Lord Krishna

Lord Krishna

Divine Teacher

The Supreme Lord, the charioteer and divine guide of Arjuna. Krishna delivers the eternal wisdom of the Gita, revealing the nature of the soul, duty, and the path to liberation.

Speaking: Chapter 18, Verse 29

29

Verse 29

The Yoga of Liberation through Renunciation

Hear now the threefold distinction of intellect (buddhi) and also of fortitude (dhrti), according to the Gunas, expounded separately and completely, O Dhananjaya.

Context & Meaning

The guna-analysis now extends to two more inner faculties: buddhi (the intellect — the capacity for discernment, judgment, and understanding) and dhṛti (fortitude — the quality of inner strength that sustains one through challenges). These are among the most important faculties in the Gita's psychology: buddhi is the instrument of right discrimination between the real and the unreal, the eternal and the transient; dhṛti is what allows one to hold to what is good when everything else pulls against it.

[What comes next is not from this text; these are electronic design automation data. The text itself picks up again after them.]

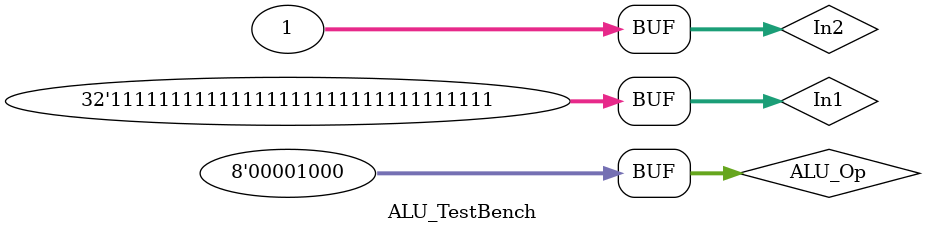
<source format=v>
module ALU(ALU_Op,In1,In2,Result,Z,Cout,OF);// add the flag . 

  //Scalers
  
    output Cout , OF;
	 output reg Z ;

  //Vectors

    input [7:0]  ALU_Op    ;// ALU Operation
    input [31:0] In1 , In2 ;// ALU Inputs

    output  reg [31:0] Result;// ALU Output

  //Wires
  
    wire       S       , Cin                                                       ;
    wire [31:0]Result0 , Result1 , Result2 , Result3 , Result4 , Result5 , Result6 ;
	 

  //Operations 
  
    parameter ADD   = 8'h0  , SUB = 8'h1  , AND32 = 8'h2  , OR32 = 8'h3  , XOR32 = 8'h4  , 
              NOR32 = 8'h5  , SRL = 8'h6  , SLL   = 8'h7  , ADDU = 8'h8  , SUBU  = 8'h9  ,
				  BEQ   = 8'h10 , BNE = 8'h11 , BLT   = 8'h12 , BGT  = 8'h13 , BGE   = 8'h14 ,
				  BLE   = 8'h15 ;

  // Unsigned --> S = 0 , Signed --> S = 1 
  
    assign S   = (ALU_Op == ADD) |  (ALU_Op == SUB) ;
	 
  // Carry In Bit
  
    assign Cin = (ALU_Op == SUB) |   (ALU_Op ==SUBU);
	 
  // 32 - bit Carry lookahead Adder model 
  
    adder_cla adder_2 (Cin , S , In1 , In2 , Result0 , Cout , OF); 

  // 32 - bits And Gate
  
    And32_Gate b (Result1 , In1 , In2);
	 
  // 32 - bits Or Gate
	 
    Or32_Gate c(Result2 , In1 , In2);
	 
  // 32 - bits Xor Gate

	 Xor32_Gate d (Result3 , In1 , In2);
	 
  // 32 - bits Nor Gate
  
    Nor32_Gate e (Result4 , In1 , In2);
	 
  // 32 - bits Shift Left Logical model
 
    SLL32_Bit f (Result5 , In1 , In2);

  // 32 - bits Shift Right Logical model
    
	 SRL32_Bit g (Result6 , In1 , In2);
  
  /**********************************/

    always@(*) begin
	 
      case(ALU_Op)
		
		  ADD : begin Result = Result0;Z = 1'b0; end 
		  SUB : begin Result = Result0;Z = 1'b0; end 
		  SUBU: begin Result = Result0;Z = 1'b0; end 
		  ADDU: begin Result = Result0;Z = 1'b0; end 

		  
		  AND32: begin Result = Result1;Z = 1'b0; end 
        OR32 : begin Result = Result2;Z = 1'b0; end 
		  XOR32: begin Result = Result3;Z = 1'b0; end 
		  NOR32: begin Result = Result4;Z = 1'b0; end 
		
		  SLL: begin Result = Result5;Z = 1'b0; end
		  SRL: begin Result = Result6;Z = 1'b0; end
		  
		  BEQ: Z = (In1 == In2) ? 1'b1 : 1'b0 ;
		  BNE: Z = (In1 != In2) ? 1'b1 : 1'b0 ;
		  BLT: Z = (In1 < In2)  ? 1'b1 : 1'b0 ;
		  BGT: Z = (In1 > In2)  ? 1'b1 : 1'b0 ;
		  BGE: Z = (In1 >= In2) ? 1'b1 : 1'b0 ;
		  BLE: Z = (In1 <= In2) ? 1'b1 : 1'b0 ;

		endcase
	 end
endmodule 


module ALU_TestBench();

  // Reg for Test Values.

    reg [31:0] In1   , In2;
    reg [7:0]  ALU_Op     ;
	 
  //  Define the output Wires.

    wire [31:0] Result;
    wire Z,Cout,OF;

    parameter ADD   = 8'h0  , SUB = 8'h1  , AND32 = 8'h2  , OR32 = 8'h3  , XOR32 = 8'h4  , 
              NOR32 = 8'h5  , SRL = 8'h6  , SLL   = 8'h7  , ADDU = 8'h8  , SUBU  = 8'h9  ,
				  BEQ   = 8'h10 , BNE = 8'h11 , BLT   = 8'h12 , BGT  = 8'h13 , BGE   = 8'h14 ,
				  BLE   = 8'h15 ;



  // Device Under Test .

   ALU DUT (ALU_Op,In1,In2,Result,Z,Cout,OF);

  /************************/

  `timescale 1ns / 1ps

  initial begin
  
	
    In1=32'h5;
	 In2=32'h1;
	
	 #20 // General Tests For check all Models Work proprely
	
	 ALU_Op=ADD;
	
	 #20
	
	 ALU_Op=SUB;
	
	 #20
	
	 ALU_Op=AND32;
	
	 #20
	
	 ALU_Op=OR32;
	
	 #20
	
	 ALU_Op=XOR32;
	 
	 #20
	
	 ALU_Op=NOR32;
	
	 #20
	
	 ALU_Op=SRL;
	
	 #20
	
	 ALU_Op=SLL;
	
	 #20
	
	 ALU_Op=ADDU;
	
	 #20
	
	 ALU_Op=SUBU;
	 
	 #20
	
	 ALU_Op=BEQ;
	 
	 #20
	
	 ALU_Op=BNE;
	 
	 #20
	
	 ALU_Op=BLT;
	 
	 #20
	
	 ALU_Op=BGT;
	 
	 #20
	
	 ALU_Op=BGE;
	 
	 #20
	
	 ALU_Op=BLE;
	 
	 
	 #20  // Check specific cases (OverFlow
	
    In1=32'h7FFFFFFF; // Max positive Value for signed numbers 
	 In2=32'h1;

    ALU_Op=ADD; // Should appear overflow
	 
	 #20

	 ALU_Op=ADDU; // Shouldn't appear overflow
	 
	 #20
	 
	 In1=32'hFFFFFFFF; // Max positive Value for Unsigned numbers 
	 In2=32'h1;
	
    ALU_Op=ADD; // Shouldn't appear overflow
	 
	 #20

	 ALU_Op=ADDU; // Shouldn't appear overflow

end

endmodule
</source>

To understand how sattva, rajas, and tamas express themselves through these faculties is to gain a precise diagnostic tool for one's inner condition.

Scholar Commentaries

1 commentary · Public domain

Ramanujacharya

Vishishtadvaita

Buddhi and dhṛti are the two inner faculties most directly involved in the practice of devotion. Sattvic buddhi sees God in all things and discerns the right action in every situation; sattvic dhṛti holds the mind steady in that vision even when emotion, fatigue, or the world's pressures push against it. For the Vishishtadvaita path, the cultivation of sattvic buddhi and sattvic dhṛti is not an end in itself but the precondition for the deepest devotion — the kind that is not shaken by any circumstance because it rests on direct perception of the divine rather than on belief.